BEGIN GIVEN DATA

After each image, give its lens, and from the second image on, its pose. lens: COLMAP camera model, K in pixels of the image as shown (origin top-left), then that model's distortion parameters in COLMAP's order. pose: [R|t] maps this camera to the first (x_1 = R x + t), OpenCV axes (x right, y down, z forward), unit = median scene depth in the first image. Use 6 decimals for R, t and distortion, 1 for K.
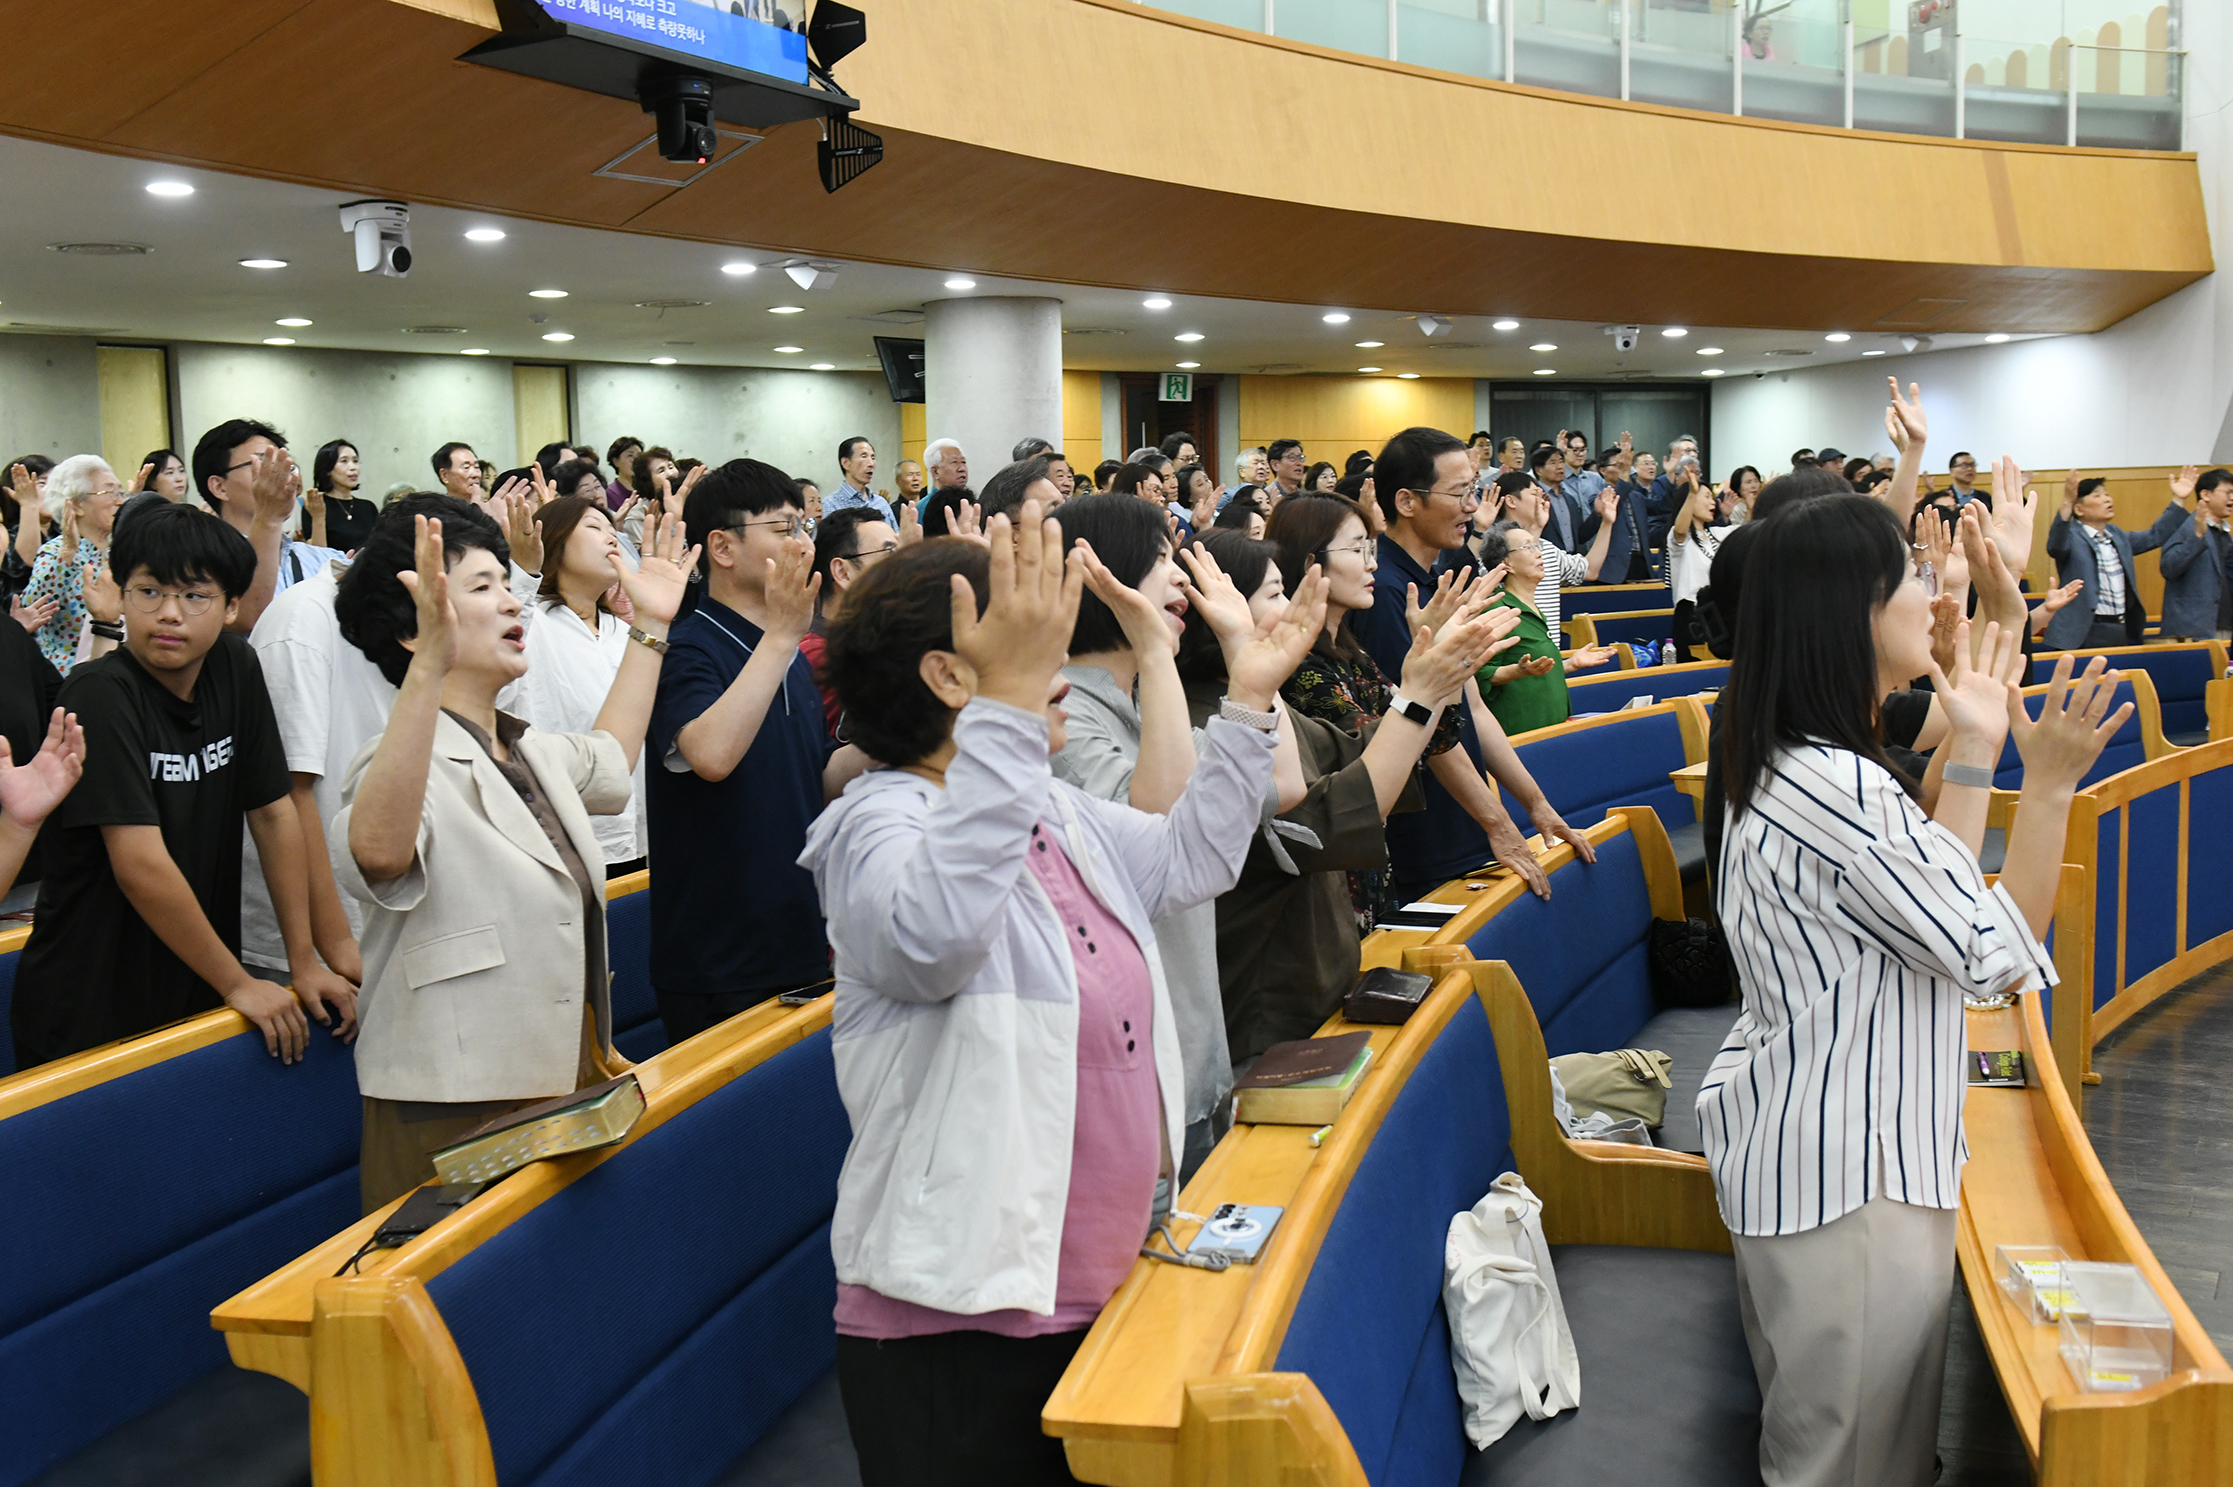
lens RADIAL K [[2252.6, 0, 1118.8], [0, 2252.6, 745.7], [0, 0, 1]] dist [0.005102, 0.000000]
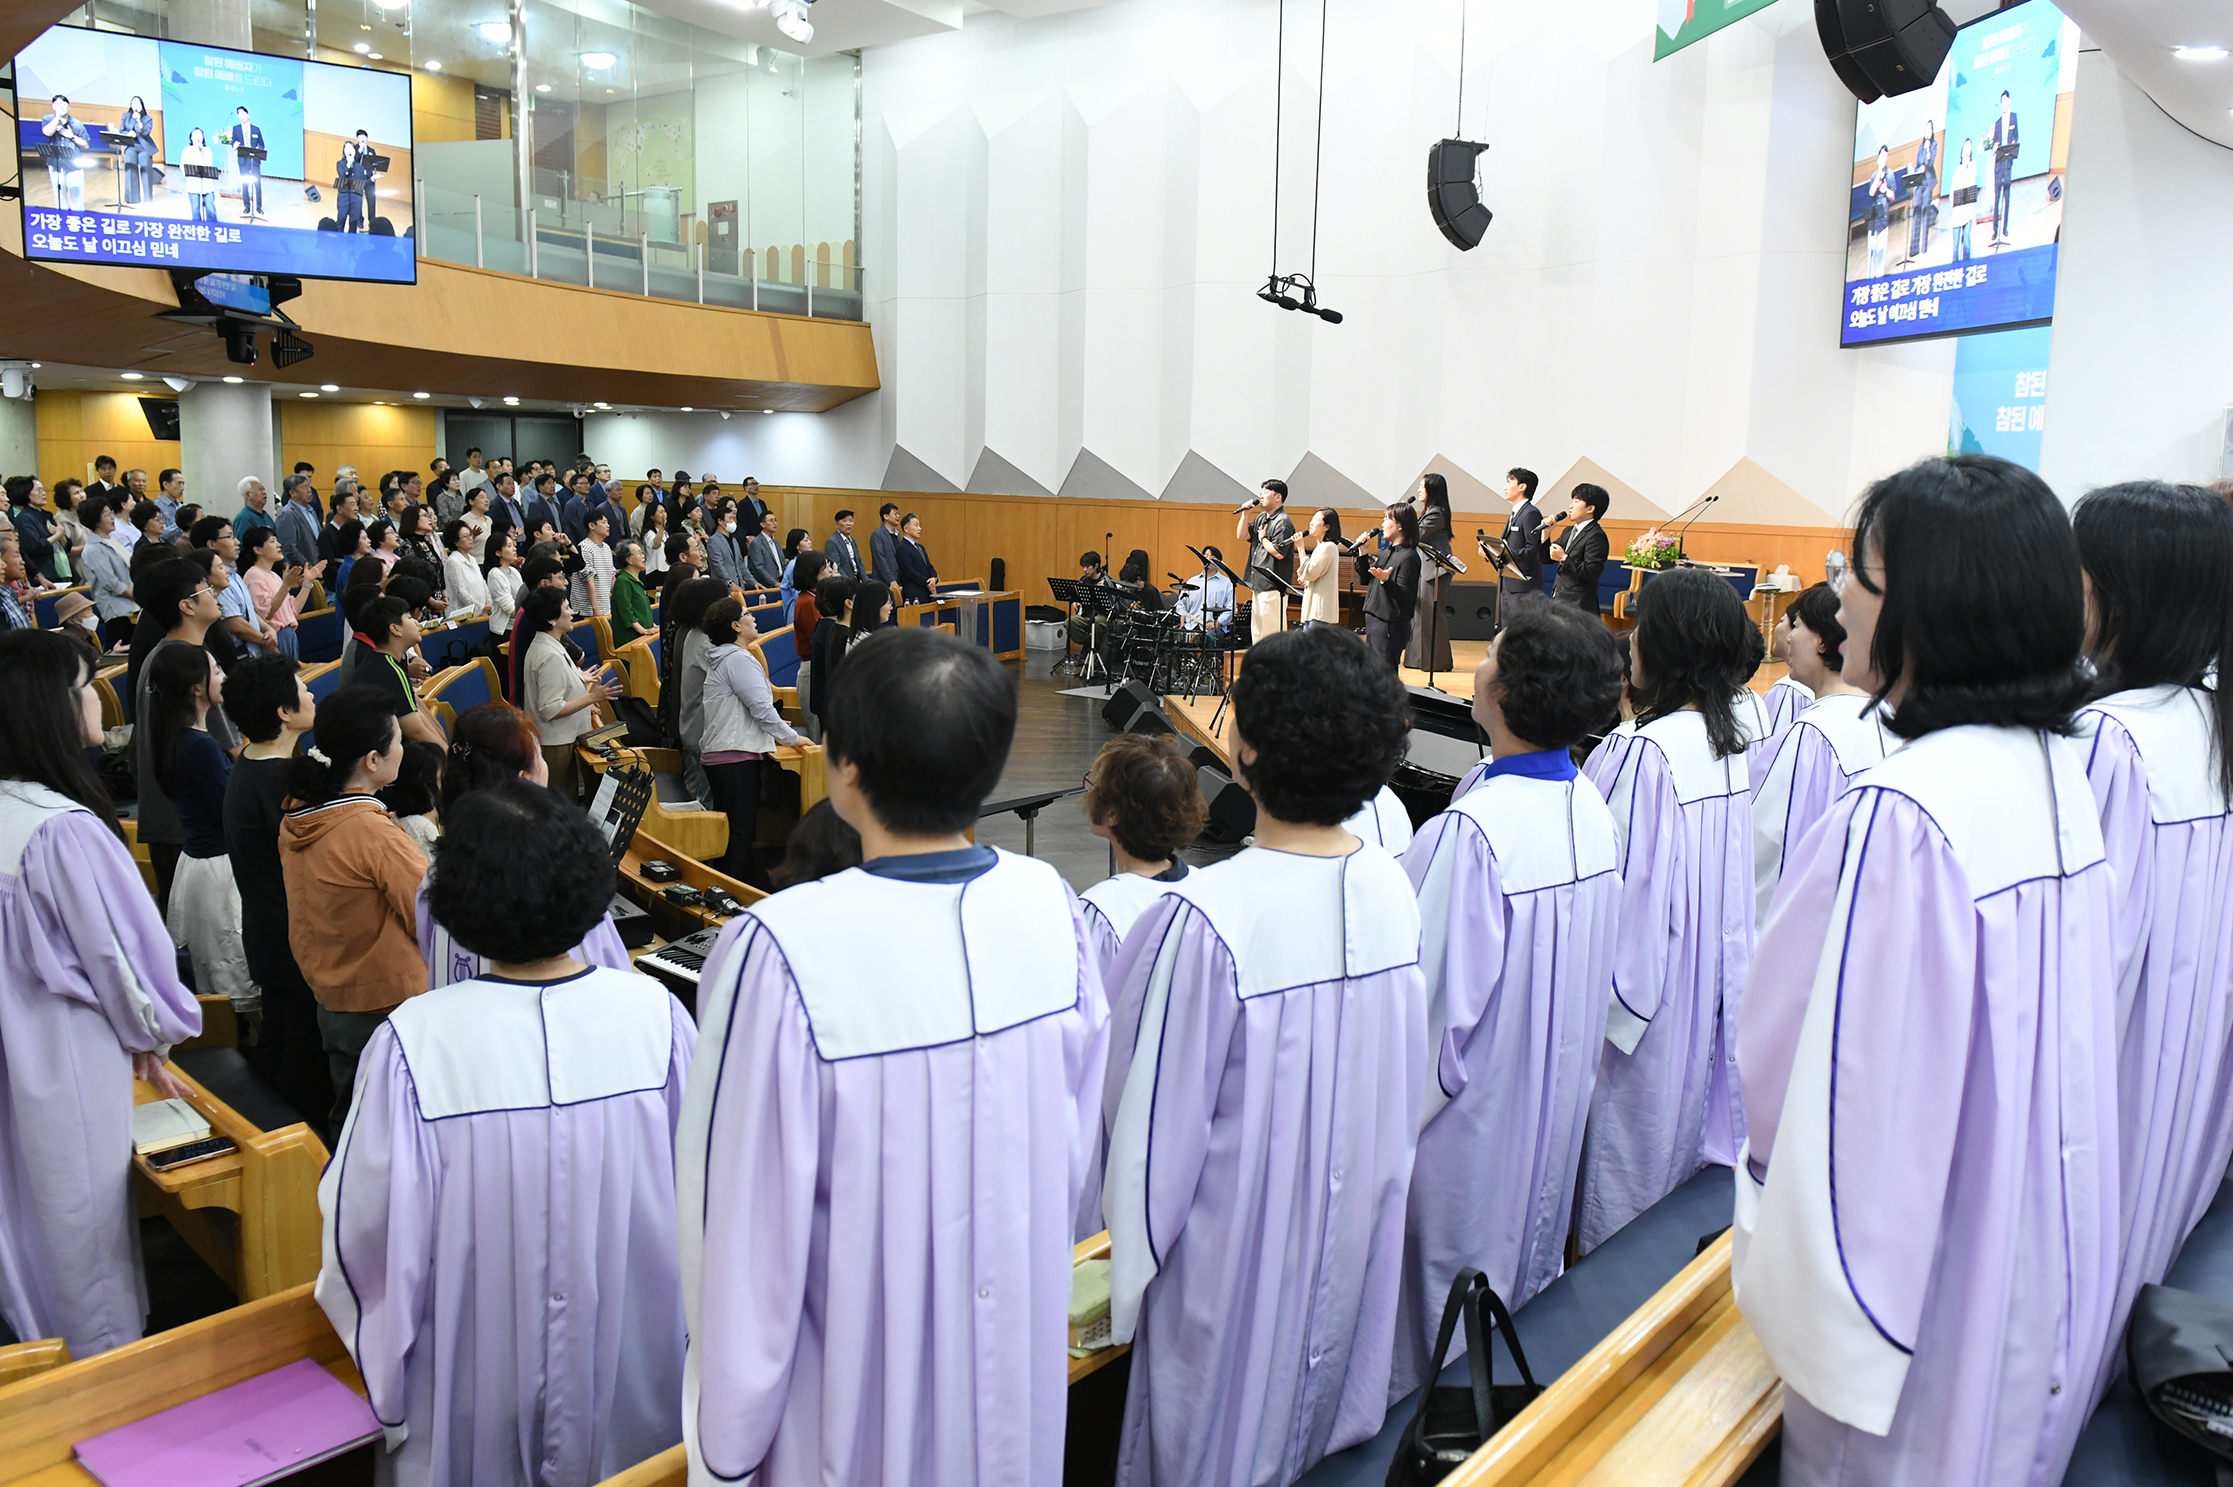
lens RADIAL K [[1774.1, 0, 1116.4], [0, 1774.1, 742.9], [0, 0, 1]] dist [0.002259, 0.001235]
pose [[0.823752, -0.048356, 0.564884, -0.207393], [0.017826, 0.998073, 0.059443, 0.001045], [-0.566670, -0.038897, 0.823026, -0.350222]]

END GIVEN DATA

[WHAT TO WORK ON]
Copy the listing word for word, starting at its first line and ending at the line that contains "dist [0.005102, 0.000000]", with both of those lines included. Leave the pictures out of your copy.

[THE COMPLETED TASK]
After each image, give its lens, and from the second image on, its pose. lens: COLMAP camera model, K in pixels of the image as shown (origin top-left), then that model's distortion parameters in COLMAP's order. pose: [R|t] maps this camera to the first (x_1 = R x + t), OpenCV axes (x right, y down, z forward), unit = median scene depth in the first image. Use 6 decimals for R, t and distortion, 1 for K.
lens RADIAL K [[2252.6, 0, 1118.8], [0, 2252.6, 745.7], [0, 0, 1]] dist [0.005102, 0.000000]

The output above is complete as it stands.